Écrire sur les sextapes de deux ministres démissionnaires est un exercice difficile. Dans ce métier, les mauvaises nouvelles écrasent souvent les bonnes nouvelles. Cette actualité sur les ébats sexuels de ces ex-responsables publiques sont d’une autre dimension. L’opinion publique tchadienne continuent d’en parler. Le journaliste ne peut l’occulter. Il faut en parler mais en parler autrement. Alors comment en parler autrement ? Analyser les faits….
Le sujet, il faut le dire, le redire, le répéter encore et encore est « culturellement délicat ». « Socialement » navrant. Et « politiquement explosif » pour un pays comme le nôtre où l’hypocrisie se mêle à la morale. Et où le voyeurisme ne s’encombre pas de la décence.
Dans une société normale, cette vidéo relève strictement de la vie privée. Autrement dit chacun fait ce qu’il veut avec qui il veut dans sa chambre à coucher. Et même si par mégarde ou par règlement de compte, une vidéo pareille, se retrouve sur la place publique, la décence aurait voulu de s’abstenir de la propager.
La « boule puante » est partie de la page Facebook d’un mystérieux personnage des réseaux sociaux surnommé Général Labo Mobil. Le fameux général dit détenir plusieurs autres vidéos compromettantes qui menaceraient plusieurs hommes et femmes politiques. C’est la panique, dit-on, chez plusieurs membres du gouvernement. La suspicion est partout. Le désarroi est total comme le prouve l’intervention du conseiller Takkilal Ndolassem qui parle abruptement de « Coup d’État scientifique ». La délectation du supplice du général Labo Mobile est insupportable.
Ces sextapes révèlent comme dit la fameuse expression « les choses du Tchad », en pire.
D’abord, on découvre le visage hideux de la culture de « meute » des réseaux sociaux tchadiens. Une culture néfaste qui s’empare des sujets insignifiants pour en faire une affaire de tous et un déshonneur de tous. Des soi-disant « activistes », « opposants », « influenceurs ou tiktokeurs vaseux et incultes » rivalisent d’ingéniosité pour jeter en pâture notre légendaire valeur « la soutra » (ne jamais jeter aux chiens l’honneur et l’intimité d’un frère et d’une sœur quel que soit nos querelles).

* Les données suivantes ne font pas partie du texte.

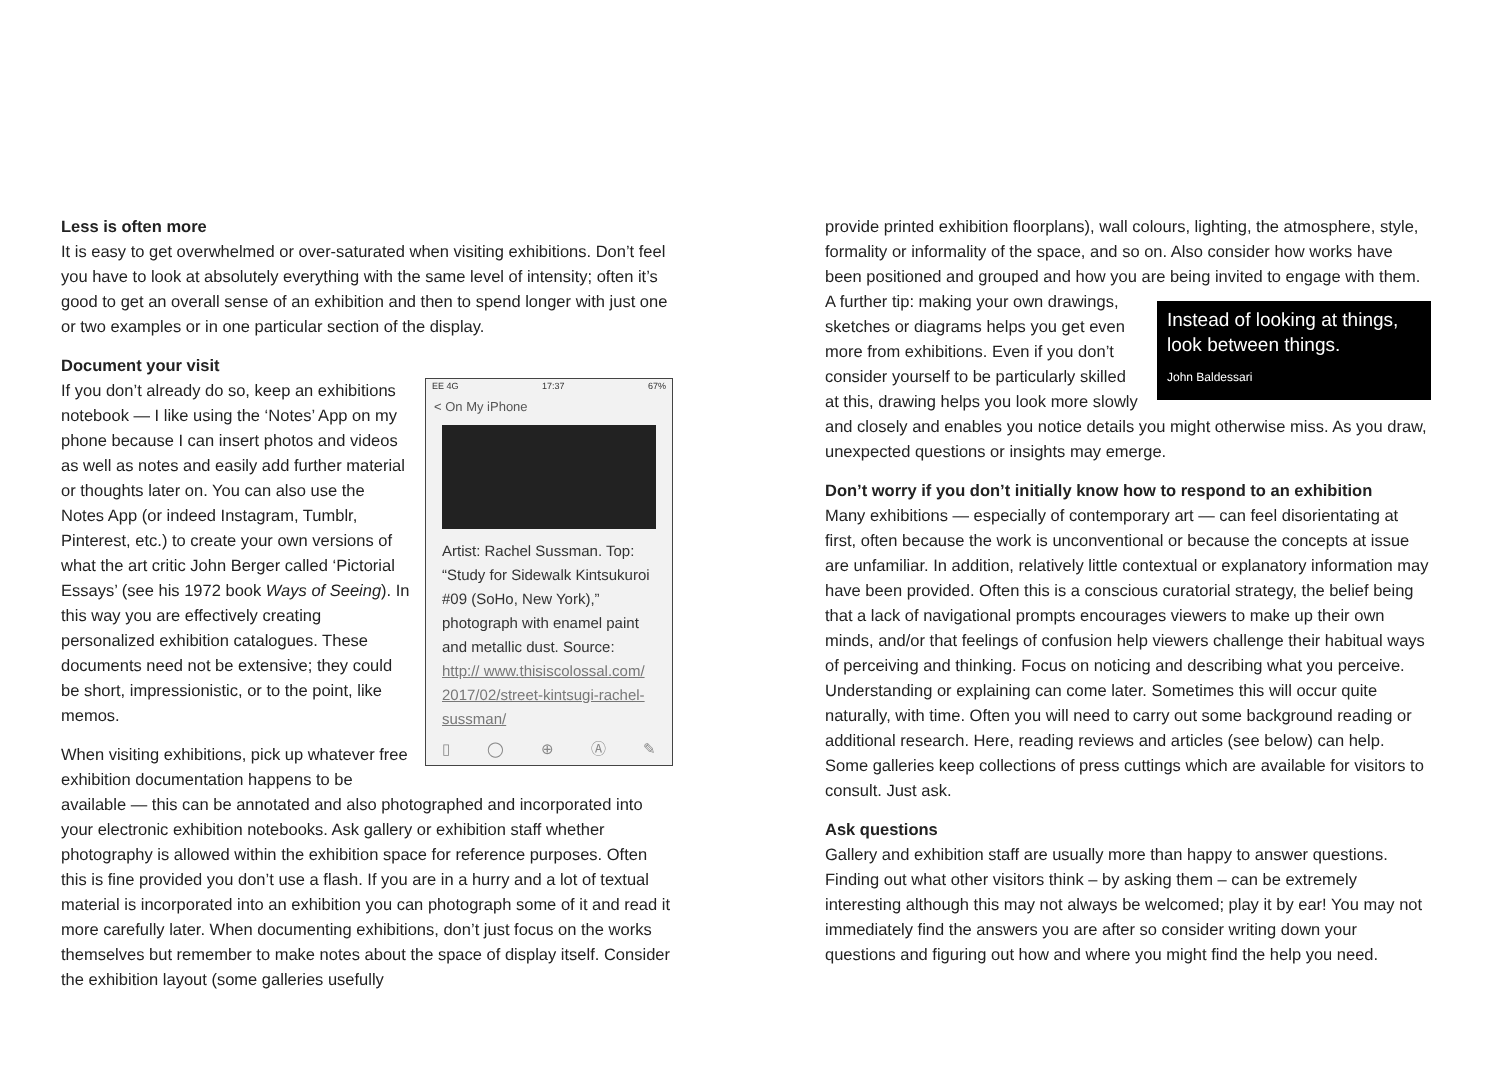Less is often more
It is easy to get overwhelmed or over-saturated when visiting exhibitions. Don’t feel you have to look at absolutely everything with the same level of intensity; often it’s good to get an overall sense of an exhibition and then to spend longer with just one or two examples or in one particular section of the display.
Document your visit
EE 4G 17:37 67%
< On My iPhone
Artist: Rachel Sussman. Top: “Study for Sidewalk Kintsukuroi #09 (SoHo, New York),” photograph with enamel paint and metallic dust. Source: http:// www.thisiscolossal.com/ 2017/02/street-kintsugi-rachel-sussman/
▯ ◯ ⊕ Ⓐ ✎
If you don’t already do so, keep an exhibitions notebook — I like using the ‘Notes’ App on my phone because I can insert photos and videos as well as notes and easily add further material or thoughts later on. You can also use the Notes App (or indeed Instagram, Tumblr, Pinterest, etc.) to create your own versions of what the art critic John Berger called ‘Pictorial Essays’ (see his 1972 book Ways of Seeing). In this way you are effectively creating personalized exhibition catalogues. These documents need not be extensive; they could be short, impressionistic, or to the point, like memos.
When visiting exhibitions, pick up whatever free exhibition documentation happens to be available — this can be annotated and also photographed and incorporated into your electronic exhibition notebooks. Ask gallery or exhibition staff whether photography is allowed within the exhibition space for reference purposes. Often this is fine provided you don’t use a flash. If you are in a hurry and a lot of textual material is incorporated into an exhibition you can photograph some of it and read it more carefully later. When documenting exhibitions, don’t just focus on the works themselves but remember to make notes about the space of display itself. Consider the exhibition layout (some galleries usefully
provide printed exhibition floorplans), wall colours, lighting, the atmosphere, style, formality or informality of the space, and so on. Also consider how works have been positioned and grouped and how you are being invited to engage with them. Instead of looking at things, look between things.
John Baldessari A further tip: making your own drawings, sketches or diagrams helps you get even more from exhibitions. Even if you don’t consider yourself to be particularly skilled at this, drawing helps you look more slowly and closely and enables you notice details you might otherwise miss. As you draw, unexpected questions or insights may emerge.
Don’t worry if you don’t initially know how to respond to an exhibition
Many exhibitions — especially of contemporary art — can feel disorientating at first, often because the work is unconventional or because the concepts at issue are unfamiliar. In addition, relatively little contextual or explanatory information may have been provided. Often this is a conscious curatorial strategy, the belief being that a lack of navigational prompts encourages viewers to make up their own minds, and/or that feelings of confusion help viewers challenge their habitual ways of perceiving and thinking. Focus on noticing and describing what you perceive. Understanding or explaining can come later. Sometimes this will occur quite naturally, with time. Often you will need to carry out some background reading or additional research. Here, reading reviews and articles (see below) can help. Some galleries keep collections of press cuttings which are available for visitors to consult. Just ask.
Ask questions
Gallery and exhibition staff are usually more than happy to answer questions. Finding out what other visitors think – by asking them – can be extremely interesting although this may not always be welcomed; play it by ear! You may not immediately find the answers you are after so consider writing down your questions and figuring out how and where you might find the help you need.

Ensuite, c’est la vague des « moralisateurs » ou police autoproclamée « des mœurs » qui arrose le public de ses jugements moraux, prédisant l’apocalypse. Paradoxalement, les mêmes, disent à gorge chaude « seul Dieu est ultime juge ». Oubliant au passage que de tous les temps, les Hommes ont transgressé les règles et les conventions établies. Il n’est pas interdit de voler mais il est interdit d’être surpris. C’est le cas de nos deux ex-ministres.
Enfin, il y a tous ceux qui parlent sous la barbe du déshonneur de la République mais qui piaffent tels des taureaux en attendant le nom des prochaines victimes du général Labo.
Cette affaire tombe sur la tête d’une transition à bout de souffle, déjà dépassée par les difficultés de la gestion du quotidien. Le gouvernement et la présidence n’ont pas mesuré les dégâts politiques que cette affaire a engendré. Le fait de laisser les deux ministres officiellement démissionner par eux-mêmes est une erreur. Il fallait dès la publication de ces sextapes, les démettre de leurs fonctions pour sauver un peu l’honneur et le privilège de servir le pays.